- _TASK 1_: In the chess trainer script, copy the lines from "# AMD memory" to "torch.cuda.set_per_process_memory_fraction(0.95)", swapping "AMD memory management" for "GPU memory management".
- _TASK 2_:
Using the chess trainer script, answer these questions:
(a) Which ROCm version appears in the pip index URL?
(b) What value is given to EPOCHS?
(c) What value is given to DEPTH?
- _TASK 3_: Write the next part of the chess trainer script, picking up right after its last line.

- _EXERCISE PASSAGE_:
In [None]:
# export HSA_FORCE_FINE_GRAIN_PCIE=1
# export PYTORCH_ROCM_ARCH="gfx1100"  # For RX 7900 XTX
# export HIP_VISIBLE_DEVICES=0

# pip install torch torchvision torchaudio --index-url https://download.pytorch.org/whl/rocm5.6

# rocm-smi

In [None]:
#!/usr/bin/env python3
# train_vit_chess.py - AMD RX 7900 XTX Optimized Version
# NOTE: AMD Optimized
"""
Vision‑Transformer chess move‑prediction trainer
------------------------------------------------
• Optimized for AMD RX 7900 XTX (24GB VRAM, RDNA3 architecture)
• Uses ROCm optimizations and efficient memory management
• Larger batch sizes and mixed precision training
"""

import os
import glob
import math
import random
import torch
import torch.nn as nn
from torch.utils.data import Dataset, DataLoader
from tqdm import tqdm
import numpy as np
import functools
import chess

if torch.cuda.is_available() and "AMD" in torch.cuda.get_device_name():
    # Enable AMD-specific optimizations
    torch.backends.cuda.matmul.allow_tf32 = True
    torch.backends.cudnn.allow_tf32 = True
    torch.backends.cudnn.deterministic = False
    torch.backends.cudnn.benchmark = True
    
    # AMD memory management
    torch.cuda.empty_cache()
    
    # Set memory fraction to use most of the 24GB
    torch.cuda.set_per_process_memory_fraction(0.95)
    
    # Enable AMD's optimized attention if available
    try:
        torch.backends.cuda.enable_flash_sdp(True)
        torch.backends.cuda.enable_mem_efficient_sdp(True)
        torch.backends.cuda.enable_math_sdp(True)
    except:
        pass

# ────────────────────────────────────────────────────────────────────────────
# 1.  AMD RX 7900 XTX Optimized Hyper‑parameters
# ────────────────────────────────────────────────────────────────────────────
DATA_DIR         = "test/tensor_full_dataset"
BATCH_SIZE       = 768                    # Increased for 24GB VRAM
EPOCHS           = 15
LR               = 5e-4                    # Slightly higher LR for larger batches
DEVICE           = "cuda" if torch.cuda.is_available() else "cpu"
MAX_TOKENS       = 32
EMBED_DIM        = 384                     # Increased model capacity
DEPTH            = 8                      # Deeper model
N_HEADS          = 12                     # More attention heads
MLP_RATIO        = 4
DROPOUT          = 0.1
SAVE_PATH        = "best_vit_amd.pth"

- _LISTED RECORDS_:

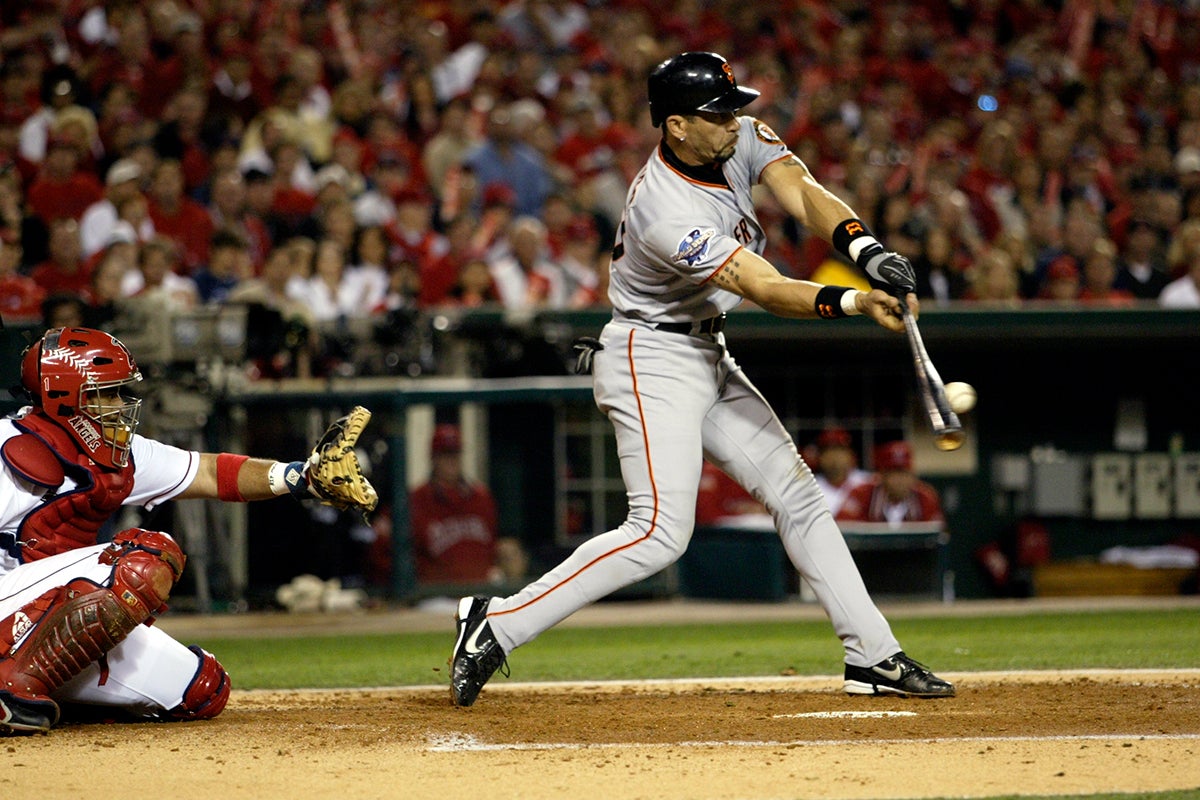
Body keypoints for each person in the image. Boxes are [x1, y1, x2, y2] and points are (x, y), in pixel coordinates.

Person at [448, 51, 955, 707]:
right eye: (717, 114)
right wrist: (852, 300)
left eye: (731, 107)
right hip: (650, 357)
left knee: (797, 495)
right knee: (658, 531)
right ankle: (496, 623)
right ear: (676, 126)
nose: (733, 122)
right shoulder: (666, 209)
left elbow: (799, 187)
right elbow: (764, 287)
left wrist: (864, 250)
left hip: (706, 351)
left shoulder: (734, 136)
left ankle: (874, 655)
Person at [0, 327, 376, 735]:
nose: (119, 405)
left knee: (202, 689)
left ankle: (40, 686)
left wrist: (301, 477)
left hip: (36, 625)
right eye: (105, 394)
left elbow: (212, 472)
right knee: (139, 562)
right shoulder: (7, 447)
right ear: (64, 396)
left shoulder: (117, 454)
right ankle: (8, 688)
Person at [407, 424, 526, 586]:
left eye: (455, 453)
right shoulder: (417, 499)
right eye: (445, 454)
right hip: (436, 598)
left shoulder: (481, 497)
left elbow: (495, 543)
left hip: (481, 591)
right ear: (433, 457)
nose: (452, 460)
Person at [837, 441, 944, 528]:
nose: (899, 480)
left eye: (903, 473)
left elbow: (938, 536)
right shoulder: (862, 494)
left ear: (912, 475)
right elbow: (843, 529)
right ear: (881, 475)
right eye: (893, 473)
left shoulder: (925, 498)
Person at [812, 427, 872, 516]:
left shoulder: (868, 482)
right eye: (828, 451)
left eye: (840, 450)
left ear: (851, 454)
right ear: (819, 457)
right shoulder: (810, 488)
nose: (834, 457)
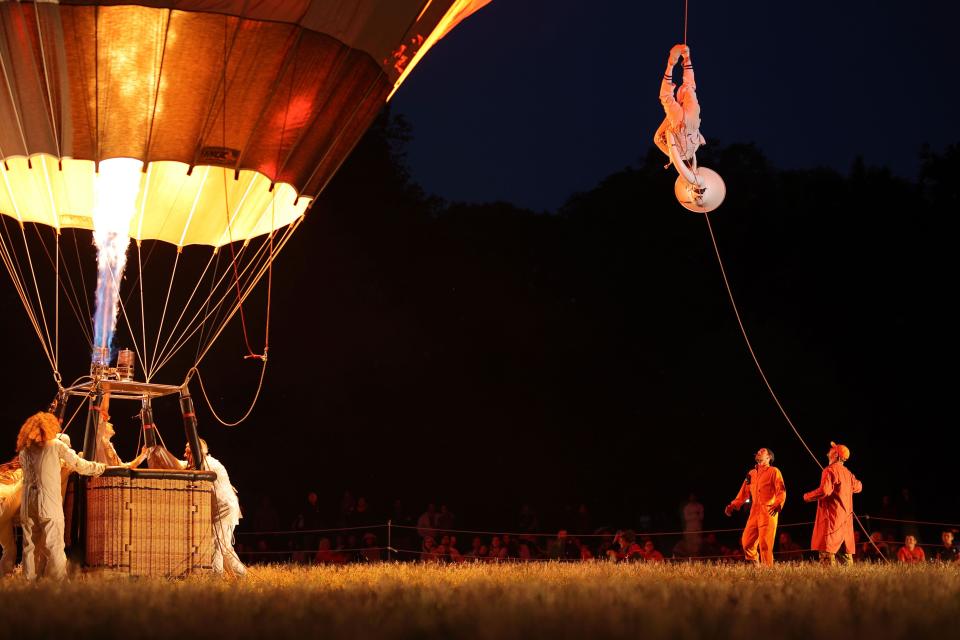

- _OUTPUT 1_:
# GPU memory management
    torch.cuda.empty_cache()
    
    # Set memory fraction to use most of the 24GB
    torch.cuda.set_per_process_memory_fraction(0.95)

- _OUTPUT 2_:
(a) rocm5.6
(b) 15
(c) 8

- _OUTPUT 3_:
NUM_WORKERS      = 12  # AMD CPUs typically have more cores
PREFETCH_FACTOR  = 4

# AMD-specific optimizations
torch.backends.cudnn.benchmark = True     # Optimize for consistent input sizes
torch.backends.cuda.matmul.allow_tf32 = True  # Enable TF32 on supported hardware

# Mixed precision training
USE_AMP = True
GRAD_ACCUM_STEPS = 1                      # Gradient accumulation for effective batch size 1024

# ────────────────────────────────────────────────────────────────────────────
# 2.  Optimized Dataset & loader
# ────────────────────────────────────────────────────────────────────────────
class PTBatchDataset(Dataset):
    def __init__(self, pt_files, train=True, split=0.9):
        self.pt_files = pt_files
        self.train = train
        self.split = split
        self.file_indices = []
        
        for file_idx, f in enumerate(pt_files):
            records = torch.load(f, map_location='cpu')  # Load to CPU first
            split_idx = int(len(records) * split)
            if train:
                indices = list(range(split_idx))
            else:
                indices = list(range(split_idx, len(records)))
            for record_idx in indices:
                self.file_indices.append((file_idx, record_idx))
        
        # Cache for loaded files to reduce I/O
        self._file_cache = {}
        self._cache_size = 3  # Keep 3 files in memory
                
    def __len__(self):
        return len(self.file_indices)
        
    def __getitem__(self, idx):
        file_idx, record_idx = self.file_indices[idx]
        
        # Use file caching to reduce I/O
        if file_idx not in self._file_cache:
            if len(self._file_cache) >= self._cache_size:
                # Remove oldest file from cache
                oldest_key = next(iter(self._file_cache))
                del self._file_cache[oldest_key]
            
            self._file_cache[file_idx] = torch.load(self.pt_files[file_idx], map_location='cpu')
        
        rec = self._file_cache[file_idx][record_idx]
        pos = np.asarray(rec["position"], dtype=np.int16)
        move = np.asarray(rec["move"], dtype=np.uint8)
        
        if "legal_mask_from" in rec and "legal_mask_dest" in rec:
            mask_from = np.asarray(rec["legal_mask_from"], dtype=bool)
            mask_dest = np.asarray(rec["legal_mask_dest"], dtype=bool)
            return pos, move, mask_from, mask_dest
        else:
            return pos, move

def collate_fn(batch):
    """Optimized collate function with memory pinning."""
    if len(batch[0]) == 4:  # With precomputed masks
        positions, moves, masks_from, masks_dest = zip(*batch)
        B = len(batch)
        
        # Pre-allocate tensors for better memory efficiency
        x = np.zeros((B, MAX_TOKENS, 10), dtype=np.int16)
        pad = np.zeros((B, MAX_TOKENS), dtype=bool)
        
        for i, pos in enumerate(positions):
            n = len(pos)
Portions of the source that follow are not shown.